Theory — Finally, the overarching sin is the lack of theory. From first principles one would expect AGI researchers to start with trying to truly understand human intelligence in order to build it. Not so. The current approach is essentially ‘Hey, we’ve got a lot of data and compute, what can we do with it?’ That’s the hammer we’ve got, what nails can we find.
 
You know that there’s something seriously amiss with this brute-force approach when you consider that the human brain uses about 20 watts, not 20 gigawatts, and we need just a few millions words to master language and reasoning. Not tens of trillions.
 

A much more reasonable approach would be to first deeply explore and understand the essentials of intelligence and how the human mind works – how we learn and reason. Such research would cover epistemology (theory of knowledge), the nature of knowledge and how we obtain certainty. More broadly, a philosophical understanding of consciousness, volition, and ethics (how we know wrong from right). It would include a thorough grasp of cognitive psychology: How our intelligence differs from other animals’. How children learn most effectively. What (good) IQ tests measure.
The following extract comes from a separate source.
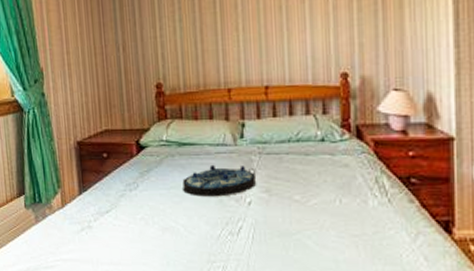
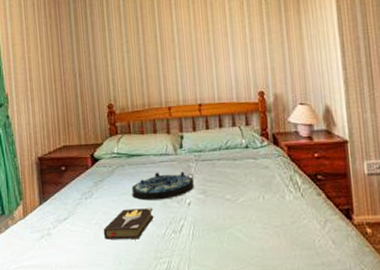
hardback book: none [149,204,208,240] -> present [103,207,154,240]

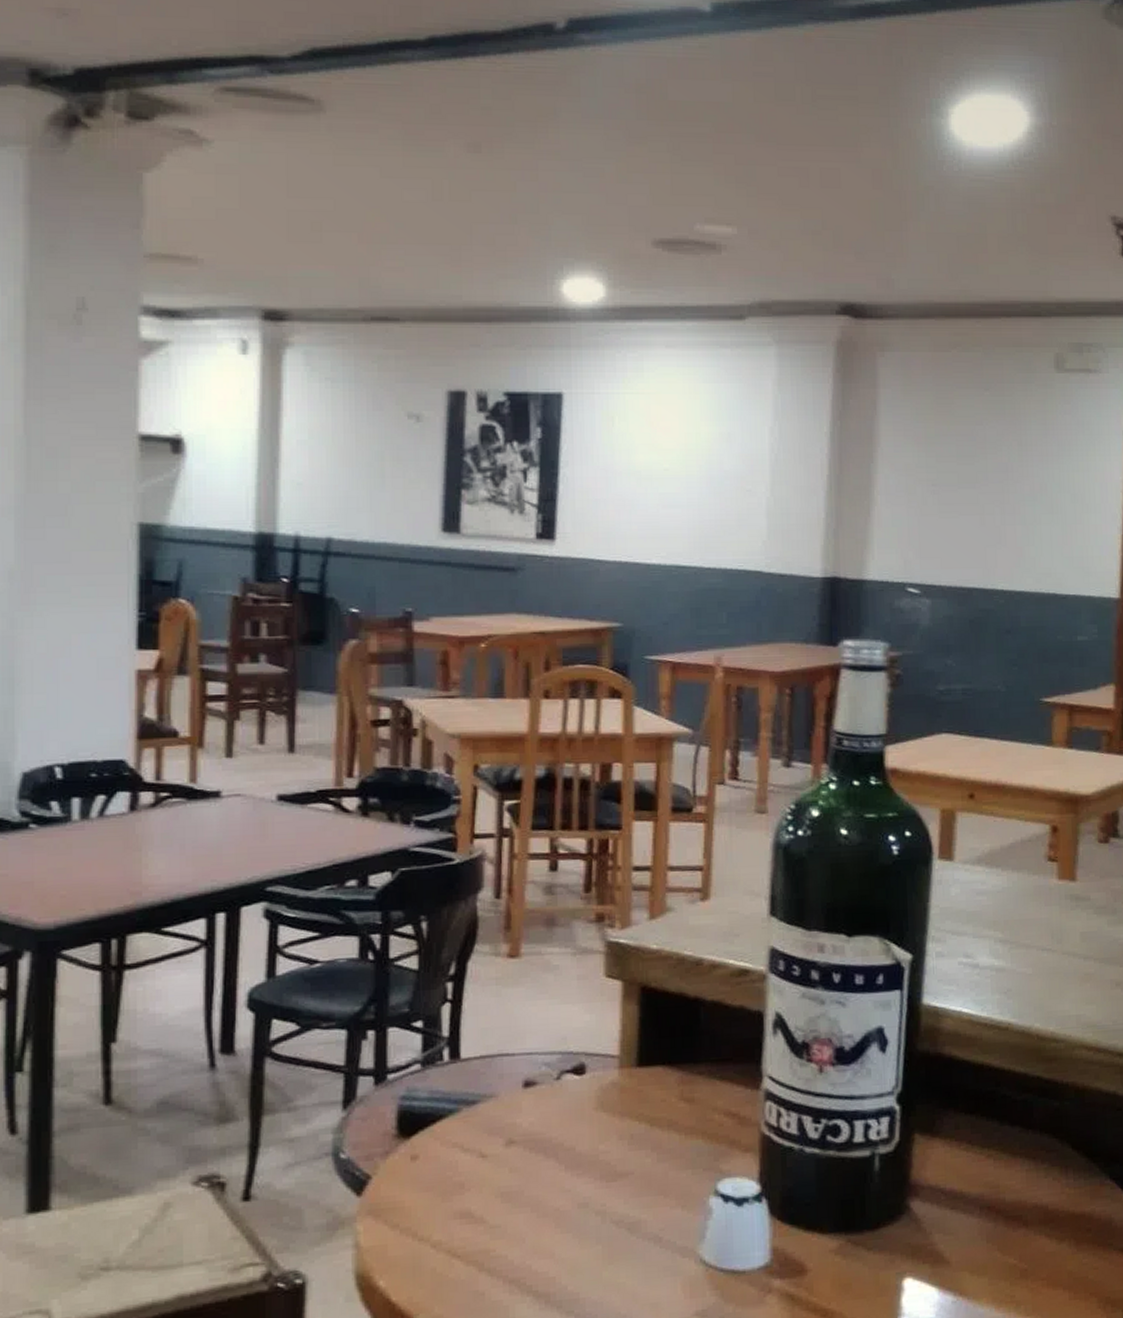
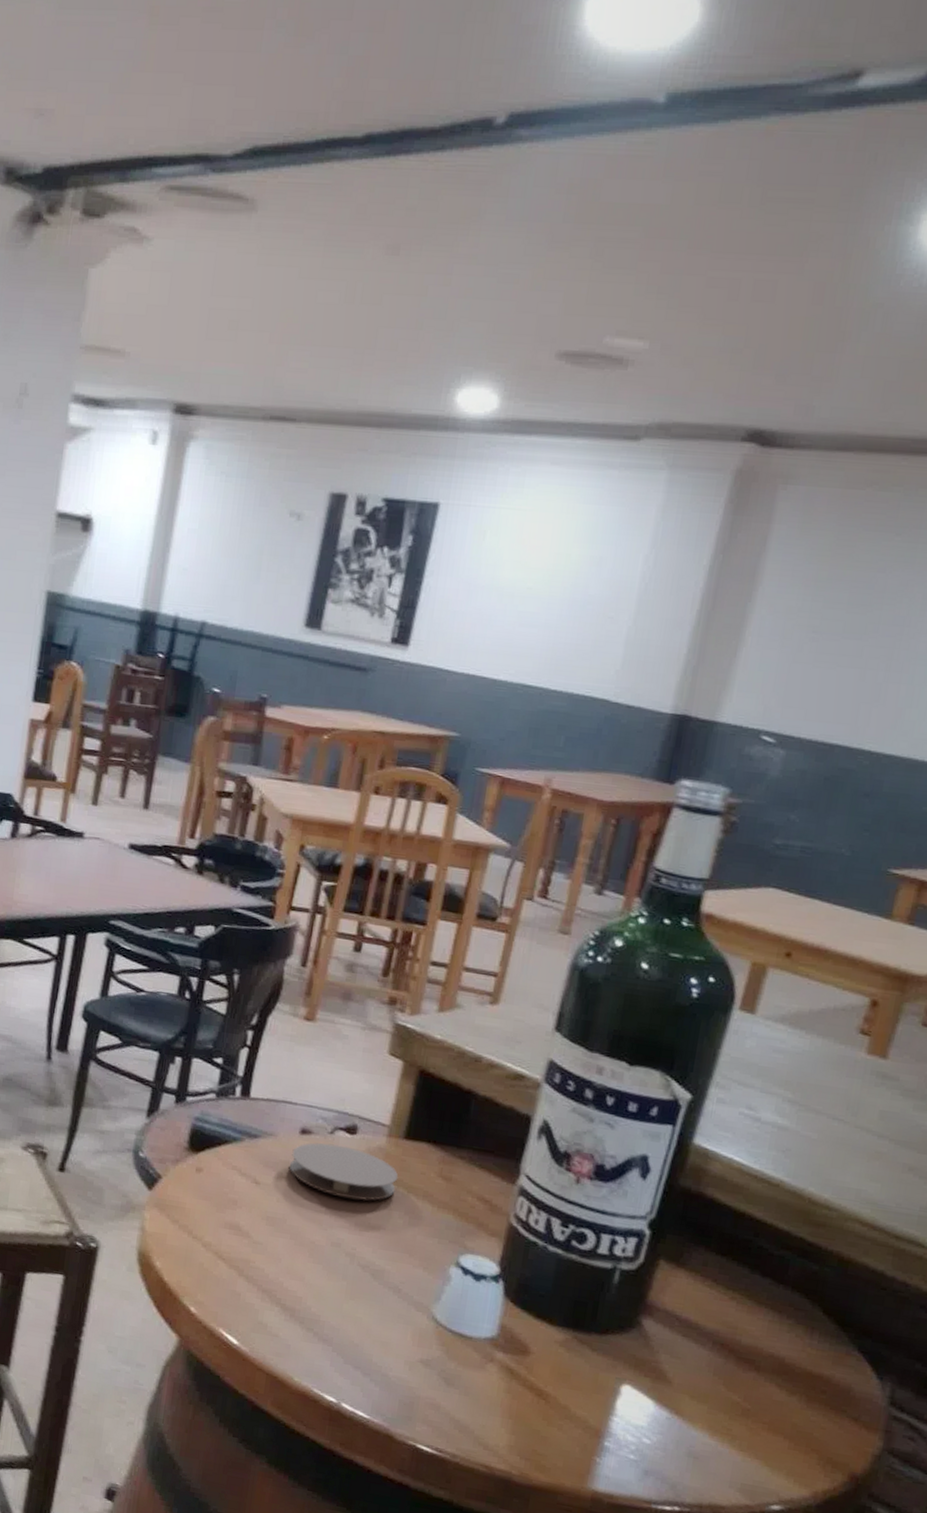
coaster: none [517,1090,638,1149] -> present [289,1143,399,1201]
Without a good theory of human intelligence AGI will at best be stumbled across by accident. By their own admission, none of the current AI leaders have a theory or plan on how to achieve AGI.

The Seven Sins — Almost all current AI projects commit all or most of these sins. We will not achieve AGI without taking them seriously. One very different approach is what DARPA calls the ‘Third Wave of AI’, or Cognitive AI. It is a much smarter path to AGI. It requires orders of magnitude less data and compute, and has the ability to learn incrementally in real-time. An example of this is Aigo.ai’s Integrated Neuro-Symbolic Architecture.

 
Instead of trying to build longer ladders and larger airships we should be focusing on fundamentally better solutions. And to avoid sinning.